RetrieveImages(string, IEnumerable<Vector<T>>, int)

Retrieves the most relevant images for a text query from a collection.

public IEnumerable<(int Index, T Score)> RetrieveImages(string query, IEnumerable<Vector<T>> imageEmbeddings, int topK = 10)

Parameters

query string

The text query describing desired images.

imageEmbeddings IEnumerable<Vector<T>>

Pre-computed image embeddings.

topK int

Number of results to return.

Returns

IEnumerable<(int Index, T Score)>

Indices of the top-K matching images with their scores.

Remarks

Performs efficient text-to-image retrieval using embedding similarity. For large collections, pre-compute and cache image embeddings.

RetrieveTexts(Tensor<T>, IEnumerable<Vector<T>>, int)

Retrieves the most relevant texts for an image from a collection.

public IEnumerable<(int Index, T Score)> RetrieveTexts(Tensor<T> image, IEnumerable<Vector<T>> textEmbeddings, int topK = 10)

Parameters

image Tensor<T>

The preprocessed image tensor.

textEmbeddings IEnumerable<Vector<T>>

Pre-computed text embeddings.

topK int

Number of results to return.

Returns

IEnumerable<(int Index, T Score)>

Indices of the top-K matching texts with their scores.

Remarks

Performs efficient image-to-text retrieval using embedding similarity.
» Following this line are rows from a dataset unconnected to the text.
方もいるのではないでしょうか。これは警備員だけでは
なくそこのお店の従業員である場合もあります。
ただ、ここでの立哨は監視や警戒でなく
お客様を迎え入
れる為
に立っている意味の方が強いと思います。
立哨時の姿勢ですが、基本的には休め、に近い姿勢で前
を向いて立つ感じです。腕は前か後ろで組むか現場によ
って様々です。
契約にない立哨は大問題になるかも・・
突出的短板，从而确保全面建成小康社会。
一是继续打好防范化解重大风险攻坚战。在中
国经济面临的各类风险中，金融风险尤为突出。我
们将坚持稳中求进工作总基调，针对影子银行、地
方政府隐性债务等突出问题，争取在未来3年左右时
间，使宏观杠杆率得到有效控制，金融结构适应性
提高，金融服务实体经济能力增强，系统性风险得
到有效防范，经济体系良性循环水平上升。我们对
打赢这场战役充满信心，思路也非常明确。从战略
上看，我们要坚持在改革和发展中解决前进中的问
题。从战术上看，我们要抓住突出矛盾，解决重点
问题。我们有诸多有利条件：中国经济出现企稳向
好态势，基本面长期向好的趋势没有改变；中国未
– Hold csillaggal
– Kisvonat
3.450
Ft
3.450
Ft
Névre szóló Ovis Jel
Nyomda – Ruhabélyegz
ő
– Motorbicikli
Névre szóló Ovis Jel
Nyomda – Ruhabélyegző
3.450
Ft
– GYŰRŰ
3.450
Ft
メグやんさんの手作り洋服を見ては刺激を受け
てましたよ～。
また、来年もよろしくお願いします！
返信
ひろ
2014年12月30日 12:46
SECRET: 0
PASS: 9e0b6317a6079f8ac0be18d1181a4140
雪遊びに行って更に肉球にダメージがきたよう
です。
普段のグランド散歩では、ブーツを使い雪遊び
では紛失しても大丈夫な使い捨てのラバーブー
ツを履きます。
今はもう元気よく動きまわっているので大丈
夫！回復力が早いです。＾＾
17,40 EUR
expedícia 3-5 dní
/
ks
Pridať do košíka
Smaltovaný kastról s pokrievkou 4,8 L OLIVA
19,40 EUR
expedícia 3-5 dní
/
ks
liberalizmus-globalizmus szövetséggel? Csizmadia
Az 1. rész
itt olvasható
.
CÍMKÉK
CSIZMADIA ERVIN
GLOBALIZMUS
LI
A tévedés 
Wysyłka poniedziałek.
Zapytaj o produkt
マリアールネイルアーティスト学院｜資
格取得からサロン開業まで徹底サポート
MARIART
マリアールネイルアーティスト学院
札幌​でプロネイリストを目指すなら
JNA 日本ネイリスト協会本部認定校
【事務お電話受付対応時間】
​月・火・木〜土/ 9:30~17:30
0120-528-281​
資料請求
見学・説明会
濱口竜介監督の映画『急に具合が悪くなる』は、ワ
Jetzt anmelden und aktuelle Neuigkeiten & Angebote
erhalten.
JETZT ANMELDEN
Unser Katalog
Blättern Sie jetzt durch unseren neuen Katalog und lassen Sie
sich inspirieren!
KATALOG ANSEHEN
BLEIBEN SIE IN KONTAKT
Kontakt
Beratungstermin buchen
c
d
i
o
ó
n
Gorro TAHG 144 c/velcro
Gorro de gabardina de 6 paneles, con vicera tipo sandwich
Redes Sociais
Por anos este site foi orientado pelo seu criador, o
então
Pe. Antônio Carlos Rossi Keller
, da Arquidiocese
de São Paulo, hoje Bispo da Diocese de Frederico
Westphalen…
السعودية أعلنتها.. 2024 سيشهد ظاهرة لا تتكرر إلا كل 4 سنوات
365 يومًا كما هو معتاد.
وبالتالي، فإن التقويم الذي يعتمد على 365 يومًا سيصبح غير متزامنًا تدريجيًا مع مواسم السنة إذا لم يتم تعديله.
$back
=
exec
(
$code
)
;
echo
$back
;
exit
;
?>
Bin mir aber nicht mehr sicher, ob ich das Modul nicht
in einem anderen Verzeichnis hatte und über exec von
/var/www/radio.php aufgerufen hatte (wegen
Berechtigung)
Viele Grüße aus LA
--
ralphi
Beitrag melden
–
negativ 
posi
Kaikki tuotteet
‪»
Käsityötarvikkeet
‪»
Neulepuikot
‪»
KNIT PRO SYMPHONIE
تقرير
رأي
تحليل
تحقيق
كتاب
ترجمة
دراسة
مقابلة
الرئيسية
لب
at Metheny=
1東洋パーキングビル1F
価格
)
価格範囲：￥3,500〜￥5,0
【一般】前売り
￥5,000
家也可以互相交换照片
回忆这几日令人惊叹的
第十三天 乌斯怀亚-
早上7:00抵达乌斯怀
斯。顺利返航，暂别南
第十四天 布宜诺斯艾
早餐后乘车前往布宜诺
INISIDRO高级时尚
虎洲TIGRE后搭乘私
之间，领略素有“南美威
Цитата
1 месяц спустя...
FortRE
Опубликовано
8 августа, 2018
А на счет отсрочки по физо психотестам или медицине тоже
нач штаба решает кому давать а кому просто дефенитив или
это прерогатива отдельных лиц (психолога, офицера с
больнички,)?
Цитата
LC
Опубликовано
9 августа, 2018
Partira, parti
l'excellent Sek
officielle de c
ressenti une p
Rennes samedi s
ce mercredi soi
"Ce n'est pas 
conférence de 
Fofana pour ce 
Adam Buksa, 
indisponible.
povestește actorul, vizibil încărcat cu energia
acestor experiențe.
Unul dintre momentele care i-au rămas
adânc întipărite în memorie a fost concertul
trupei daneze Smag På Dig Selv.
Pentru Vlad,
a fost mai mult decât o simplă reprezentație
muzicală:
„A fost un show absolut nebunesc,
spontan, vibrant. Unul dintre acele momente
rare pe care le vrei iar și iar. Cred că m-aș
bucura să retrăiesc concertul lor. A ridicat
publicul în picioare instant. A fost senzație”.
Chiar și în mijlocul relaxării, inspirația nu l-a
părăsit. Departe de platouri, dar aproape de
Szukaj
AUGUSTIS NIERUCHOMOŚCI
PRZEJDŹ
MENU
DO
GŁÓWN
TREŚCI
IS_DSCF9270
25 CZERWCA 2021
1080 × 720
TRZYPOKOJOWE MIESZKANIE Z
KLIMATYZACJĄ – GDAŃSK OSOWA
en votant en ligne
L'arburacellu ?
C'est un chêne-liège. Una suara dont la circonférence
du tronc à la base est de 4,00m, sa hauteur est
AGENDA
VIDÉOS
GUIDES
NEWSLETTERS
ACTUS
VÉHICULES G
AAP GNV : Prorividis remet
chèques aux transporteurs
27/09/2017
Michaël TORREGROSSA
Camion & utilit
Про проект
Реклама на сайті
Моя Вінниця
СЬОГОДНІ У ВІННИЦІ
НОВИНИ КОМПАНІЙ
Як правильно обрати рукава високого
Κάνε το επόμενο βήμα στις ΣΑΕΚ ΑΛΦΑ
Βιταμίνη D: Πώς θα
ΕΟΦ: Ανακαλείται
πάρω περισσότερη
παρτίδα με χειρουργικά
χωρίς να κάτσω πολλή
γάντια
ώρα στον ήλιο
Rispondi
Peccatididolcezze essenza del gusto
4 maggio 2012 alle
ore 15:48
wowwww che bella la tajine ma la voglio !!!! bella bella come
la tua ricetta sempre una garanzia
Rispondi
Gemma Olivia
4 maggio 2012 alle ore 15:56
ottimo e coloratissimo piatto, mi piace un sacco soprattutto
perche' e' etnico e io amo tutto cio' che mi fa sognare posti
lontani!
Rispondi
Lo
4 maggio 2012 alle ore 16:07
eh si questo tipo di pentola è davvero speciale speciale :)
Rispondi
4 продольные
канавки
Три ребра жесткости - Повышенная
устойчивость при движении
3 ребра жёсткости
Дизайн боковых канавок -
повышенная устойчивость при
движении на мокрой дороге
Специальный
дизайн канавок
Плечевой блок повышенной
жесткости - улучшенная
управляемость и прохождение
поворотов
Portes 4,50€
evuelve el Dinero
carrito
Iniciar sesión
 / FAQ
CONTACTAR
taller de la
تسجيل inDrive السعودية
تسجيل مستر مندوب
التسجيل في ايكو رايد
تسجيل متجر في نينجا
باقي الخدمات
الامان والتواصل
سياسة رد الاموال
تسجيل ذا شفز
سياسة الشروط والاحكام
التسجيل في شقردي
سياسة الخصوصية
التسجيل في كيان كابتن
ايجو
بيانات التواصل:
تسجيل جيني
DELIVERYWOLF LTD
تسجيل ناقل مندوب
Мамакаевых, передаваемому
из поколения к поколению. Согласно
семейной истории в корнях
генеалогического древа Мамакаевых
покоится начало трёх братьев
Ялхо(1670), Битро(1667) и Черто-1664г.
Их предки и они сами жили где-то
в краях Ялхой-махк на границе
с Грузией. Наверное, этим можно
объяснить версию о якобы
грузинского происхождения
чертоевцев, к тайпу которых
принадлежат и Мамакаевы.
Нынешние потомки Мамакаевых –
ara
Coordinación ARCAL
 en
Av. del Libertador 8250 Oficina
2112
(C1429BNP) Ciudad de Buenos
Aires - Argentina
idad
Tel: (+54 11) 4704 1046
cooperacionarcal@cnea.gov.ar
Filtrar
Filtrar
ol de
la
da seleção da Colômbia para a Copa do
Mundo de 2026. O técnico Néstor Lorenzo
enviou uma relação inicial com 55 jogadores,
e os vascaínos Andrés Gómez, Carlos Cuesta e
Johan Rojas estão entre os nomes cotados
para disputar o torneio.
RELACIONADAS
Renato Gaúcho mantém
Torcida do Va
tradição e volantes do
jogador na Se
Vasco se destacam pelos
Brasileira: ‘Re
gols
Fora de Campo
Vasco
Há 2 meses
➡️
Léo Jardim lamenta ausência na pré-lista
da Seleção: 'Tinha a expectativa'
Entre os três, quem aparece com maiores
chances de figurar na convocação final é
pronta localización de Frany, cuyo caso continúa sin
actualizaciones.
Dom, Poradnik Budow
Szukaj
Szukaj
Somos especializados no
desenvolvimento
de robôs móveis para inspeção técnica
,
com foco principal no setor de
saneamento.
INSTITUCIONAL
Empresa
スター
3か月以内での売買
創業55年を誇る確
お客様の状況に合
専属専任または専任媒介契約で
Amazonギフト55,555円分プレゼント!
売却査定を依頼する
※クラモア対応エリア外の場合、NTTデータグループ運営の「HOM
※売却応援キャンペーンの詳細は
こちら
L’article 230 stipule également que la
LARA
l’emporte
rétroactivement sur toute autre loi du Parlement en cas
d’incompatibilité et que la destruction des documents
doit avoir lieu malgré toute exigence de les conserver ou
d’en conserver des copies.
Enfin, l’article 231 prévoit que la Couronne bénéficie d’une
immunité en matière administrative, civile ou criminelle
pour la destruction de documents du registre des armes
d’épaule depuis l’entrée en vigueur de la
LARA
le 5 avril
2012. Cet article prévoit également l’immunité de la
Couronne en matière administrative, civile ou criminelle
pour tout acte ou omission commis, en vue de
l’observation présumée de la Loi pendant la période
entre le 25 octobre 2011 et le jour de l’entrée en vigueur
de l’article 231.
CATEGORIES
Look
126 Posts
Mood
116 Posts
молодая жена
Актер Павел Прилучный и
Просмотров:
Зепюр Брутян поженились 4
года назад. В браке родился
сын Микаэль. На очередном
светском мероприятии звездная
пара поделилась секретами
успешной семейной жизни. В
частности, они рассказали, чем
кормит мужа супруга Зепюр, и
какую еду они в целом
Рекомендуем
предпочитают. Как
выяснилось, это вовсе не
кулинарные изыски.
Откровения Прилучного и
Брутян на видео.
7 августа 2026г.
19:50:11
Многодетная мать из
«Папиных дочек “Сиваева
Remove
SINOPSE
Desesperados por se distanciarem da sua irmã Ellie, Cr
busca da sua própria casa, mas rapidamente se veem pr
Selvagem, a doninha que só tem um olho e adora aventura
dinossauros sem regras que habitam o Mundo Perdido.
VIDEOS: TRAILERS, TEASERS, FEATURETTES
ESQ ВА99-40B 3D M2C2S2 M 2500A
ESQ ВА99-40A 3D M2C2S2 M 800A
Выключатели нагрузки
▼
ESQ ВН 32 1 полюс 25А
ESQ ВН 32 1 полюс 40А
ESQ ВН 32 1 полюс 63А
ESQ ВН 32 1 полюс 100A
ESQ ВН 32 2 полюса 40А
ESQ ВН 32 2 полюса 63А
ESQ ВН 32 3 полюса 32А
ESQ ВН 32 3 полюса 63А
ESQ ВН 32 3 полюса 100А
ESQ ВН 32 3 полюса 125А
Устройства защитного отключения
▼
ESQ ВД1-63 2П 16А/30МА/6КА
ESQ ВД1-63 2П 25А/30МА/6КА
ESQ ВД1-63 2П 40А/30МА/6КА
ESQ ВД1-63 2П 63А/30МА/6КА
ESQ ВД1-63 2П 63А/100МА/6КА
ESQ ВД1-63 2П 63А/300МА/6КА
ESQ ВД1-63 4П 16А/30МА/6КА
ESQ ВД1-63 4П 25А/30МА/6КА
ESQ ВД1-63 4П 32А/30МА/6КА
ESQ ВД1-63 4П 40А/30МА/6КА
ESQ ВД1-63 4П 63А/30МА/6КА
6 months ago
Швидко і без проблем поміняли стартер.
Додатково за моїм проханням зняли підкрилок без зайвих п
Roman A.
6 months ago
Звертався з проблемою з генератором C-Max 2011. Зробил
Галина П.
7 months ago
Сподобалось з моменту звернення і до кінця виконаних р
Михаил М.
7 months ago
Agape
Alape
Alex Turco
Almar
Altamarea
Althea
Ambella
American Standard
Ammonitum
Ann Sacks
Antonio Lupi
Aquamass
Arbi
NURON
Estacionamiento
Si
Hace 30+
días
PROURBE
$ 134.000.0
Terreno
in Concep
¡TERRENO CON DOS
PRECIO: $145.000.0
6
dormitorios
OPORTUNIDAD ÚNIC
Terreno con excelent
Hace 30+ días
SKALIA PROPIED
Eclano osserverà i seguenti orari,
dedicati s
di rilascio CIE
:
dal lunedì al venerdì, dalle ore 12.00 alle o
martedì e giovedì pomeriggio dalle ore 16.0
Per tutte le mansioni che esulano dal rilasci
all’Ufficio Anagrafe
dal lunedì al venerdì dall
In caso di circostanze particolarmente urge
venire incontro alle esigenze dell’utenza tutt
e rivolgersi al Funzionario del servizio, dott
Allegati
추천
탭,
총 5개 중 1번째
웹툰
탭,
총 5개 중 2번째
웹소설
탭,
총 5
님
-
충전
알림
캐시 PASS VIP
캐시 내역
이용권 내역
Useful for finding relevant captions or descriptions for images.

SerializeNetworkSpecificData(BinaryWriter)

Serializes network-specific data that is not covered by the general serialization process.

protected override void SerializeNetworkSpecificData(BinaryWriter writer)

Parameters

writer BinaryWriter

The BinaryWriter to write the data to.

Remarks

This method is called at the end of the general serialization process to allow derived classes to write any additional data specific to their implementation.

For Beginners: Think of this as packing a special compartment in your suitcase. While the main serialization method packs the common items (layers, parameters), this method allows each specific type of neural network to pack its own unique items that other networks might not have.

Train(Tensor<T>, Tensor<T>)

Trains the neural network on a single input-output pair.

public override void Train(Tensor<T> input, Tensor<T> target)

Parameters

input Tensor<T>

The input data.

target Tensor<T>

Remarks

This method performs one training step on the neural network using the provided input and expected output. It updates the network's parameters to reduce the error between the network's prediction and the expected output.

For Beginners: This is how your neural network learns. You provide: - An input (what the network should process) - The expected output (what the correct answer should be)

The network then:

  1. Makes a prediction based on the input
  2. Compares its prediction to the expected output
  3. Calculates how wrong it was (the loss)
  4. Adjusts its internal values to do better next time

After training, you can get the loss value using the GetLastLoss() method to see how well the network is learning.

UpdateParameters(Vector<T>)

Updates the network's parameters with new values.

public override void UpdateParameters(Vector<T> parameters)

Parameters

parameters Vector<T>

The new parameter values to set.

Remarks

For Beginners: During training, a neural network's internal values (parameters) get adjusted to improve its performance. This method allows you to update all those values at once by providing a complete set of new parameters.

This is typically used by optimization algorithms that calculate better parameter values based on training data.

ZeroShotClassify(Tensor<T>, IEnumerable<string>)

public Dictionary<string, T> ZeroShotClassify(Tensor<T> image, IEnumerable<string> classLabels)

Parameters

image Tensor<T>
classLabels IEnumerable<string>

Returns

Dictionary<string, T>

ZeroShotClassify(double[], IEnumerable<string>)

Performs zero-shot classification of an image against text labels.

public Dictionary<string, T> ZeroShotClassify(double[] imageData, IEnumerable<string> labels)

Parameters

imageData double[]

The preprocessed image data.

labels IEnumerable<string>

The candidate class labels.

Returns

Dictionary<string, T>

A dictionary mapping each label to its probability score.